▶ Work to complete:
Copy the records below exactly, leaving out every picture.

▶ Data to process:
____

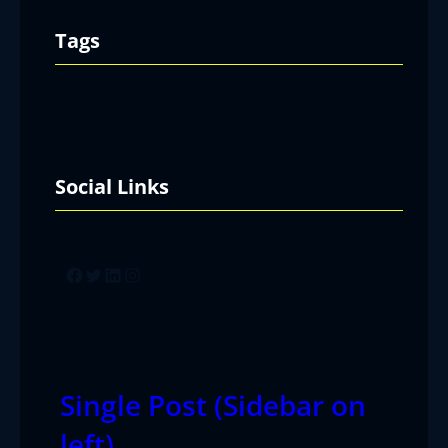
Tags
Social Links
Facebook
Twitter
LinkedIn
Instagram
Single Post (Sidebar on
left)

____

▶ Exercise result:
Tags
Social Links
Facebook
Twitter
LinkedIn
Instagram
Single Post (Sidebar on
left)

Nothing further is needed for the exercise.